Whatever happened to "never again"?

The Washington Times recently published my commentary below, on stem cell research ethics:

After the Nuremberg war crimes trials highlighted horrific Nazi experiments on prisoners, the Nuremberg ethical code laid down "never again" guidelines guarding research on human subjects. Utilitarian scientists in the Geron Corporation are once again pushing those ethical boundaries, using human patients as guinea pigs in their quest for lucrative patents from embryo-destructive stem cell research ("Stem-cell treatment tested on patient," Oct. 12, Nation, A-6).
To protect patients, the Nuremberg Code requires patient informed consent and the absence of any "force, fraud, deceit, duress, over-reaching, or other ulterior form of constraint or coercion." Yet "over-reaching" has characterized the propaganda of too many embryonic stem cell researchers, and given the prospect of lucrative patents, the potential for pressuring patients is significant.
Many oppose embryonic stem cell experimentation on moral grounds, since embryonic stem cell research involves the deliberate destruction of living, genetically complete human embryos who otherwise could grow into children.
Many oppose federal funding of embryo-killing research on pragmatic grounds, arguing that ethical adult stem cell research, already treating over 70 diseases, offers far more promise for near-term therapies for patients.
Still others oppose it on legal grounds.
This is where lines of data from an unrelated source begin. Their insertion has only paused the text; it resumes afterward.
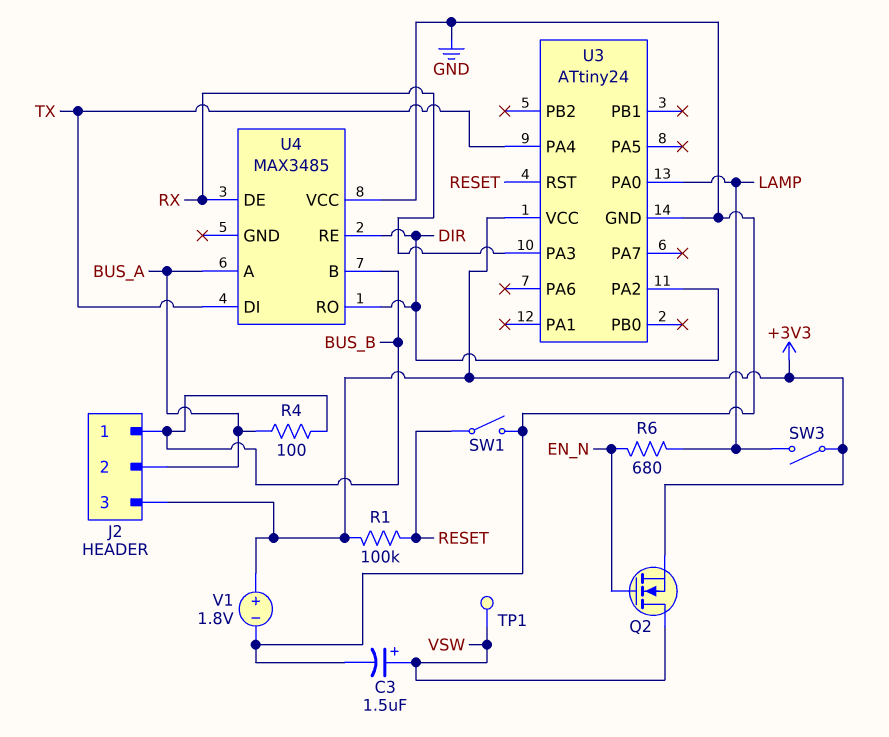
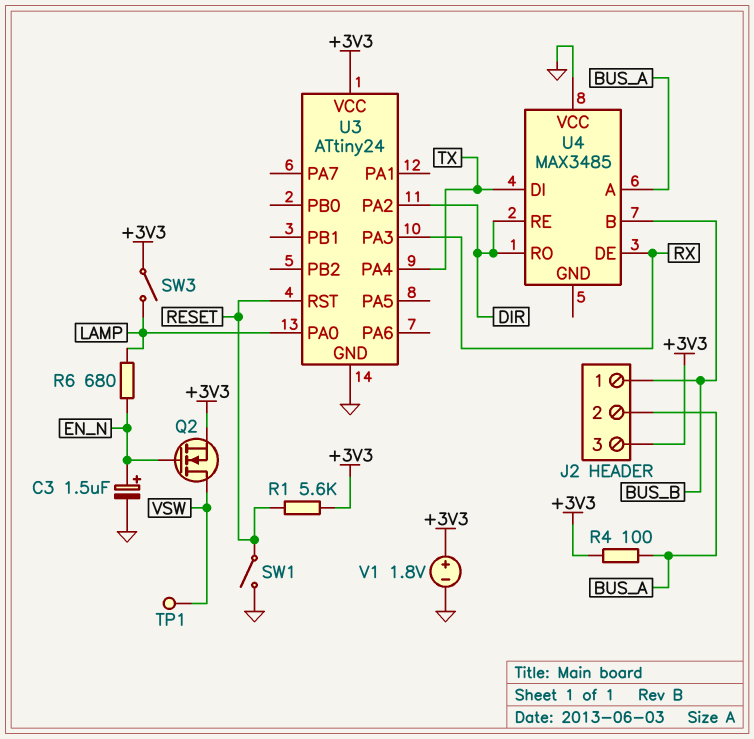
C3: 1.5uF (plus VSW, minus GND) -> 1.5uF (plus EN_N, minus GND)
R1: 100k (+3V3, RESET) -> 5.6k (+3V3, RESET)
R4: 100 (BUS_A, BUS_B) -> 100 (+3V3, BUS_A)

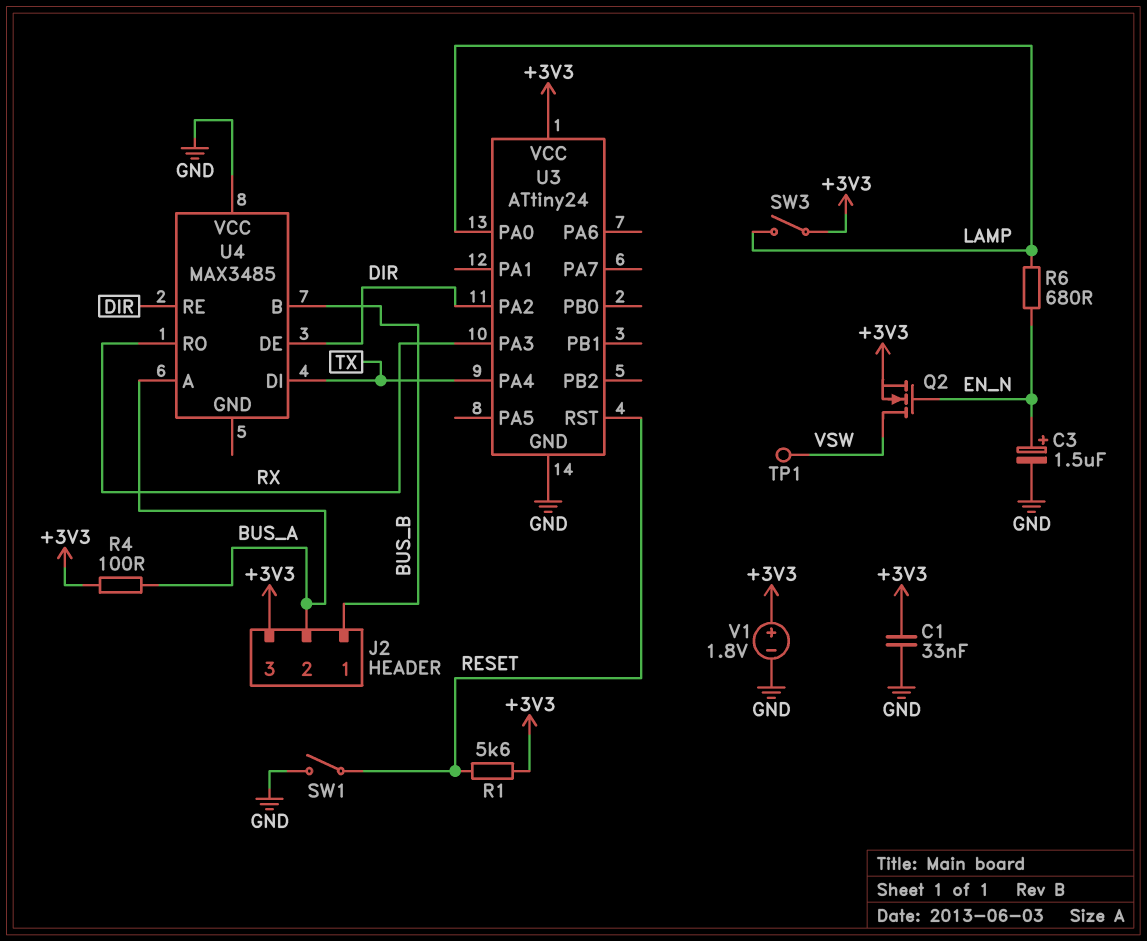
C1: none -> 33nF (+3V3, GND)
U4 pin DE: RX -> DIR
U4 pin RO: DIR -> RX

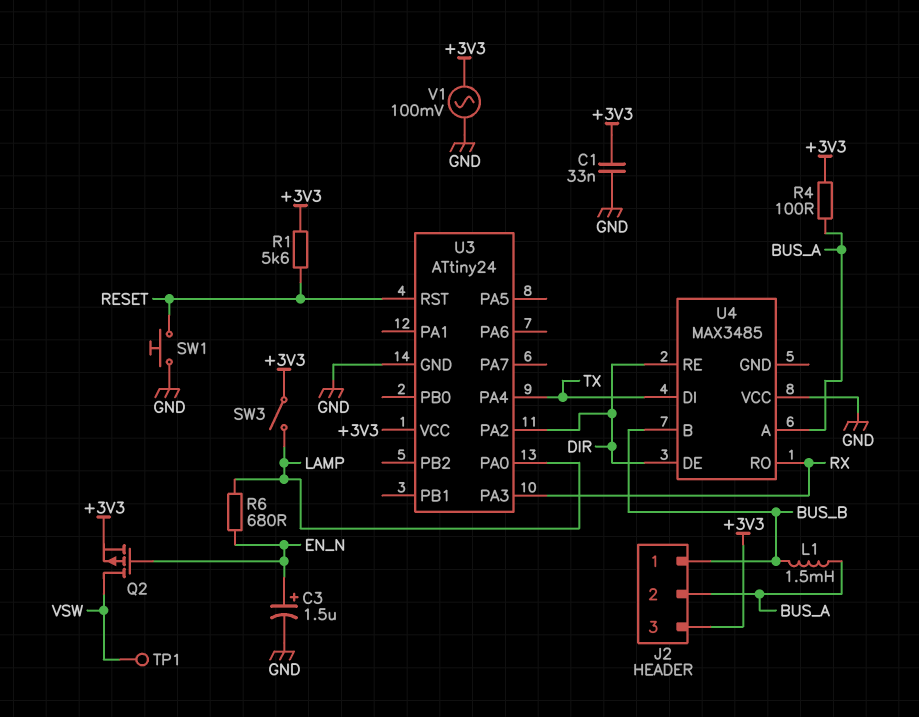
L1: none -> 1.5mH (BUS_A, BUS_B)
Q2: NMOS (G EN_N, D VSW, S +3V3) -> PMOS (G EN_N, D VSW, S +3V3)
SW1: switch (GND, RESET) -> button (GND, RESET)
V1: 1.8V (plus +3V3, minus GND) -> AC 100mV (+3V3, GND)

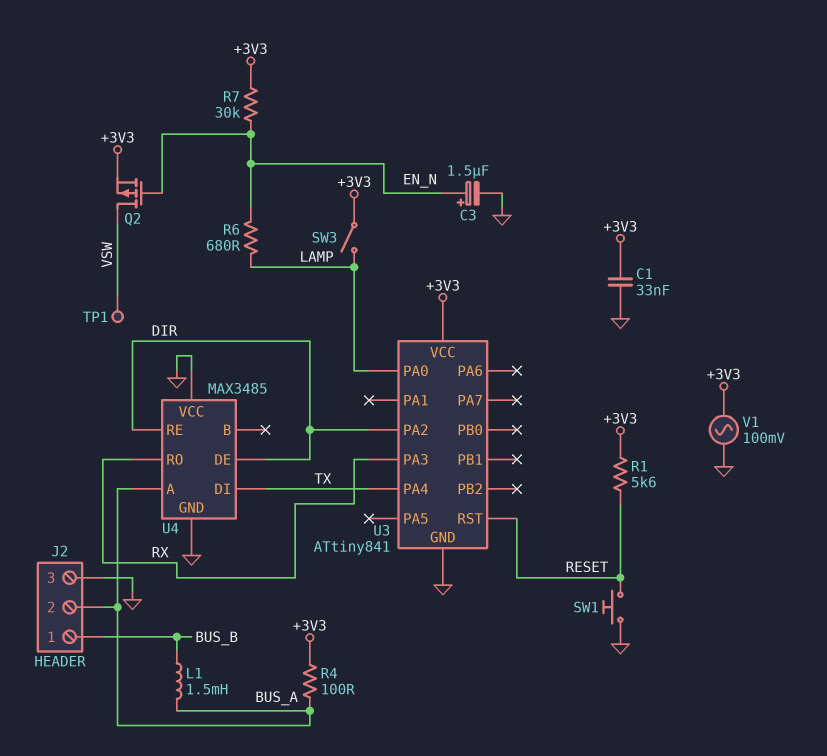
J2 pin 3: +3V3 -> GND
R7: none -> 30k (+3V3, EN_N)
U3: ATtiny24 -> ATtiny841
U4 pin B: BUS_B -> none
U4 pin GND: none -> GND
A lawsuit by the Christian Medical Association and adult stem cell researchers recently resulted in a temporary injunction from a federal court, which found that federal law "unambiguously" prohibits funding embryo-destroying research ("Judge puts Obama stem cell policy on hold," Aug. 24).
Even some who minimize the moral importance of embryonic human beings have raised opposition to the study, which involves the risk of injecting undifferentiated embryonic stem cells into adult human patients with spinal-cord injuries.
Stem cell expert John Gearhart of the University of Pennsylvania protested potentially catastrophic harm to patients in the Geron Corporation study, asking, "Are we transplanting cells that are going to cause tumors?"
Medically unethical, immoral, impractical, illegal and potentially lethal research on human subjects. Whatever happened to "never again"?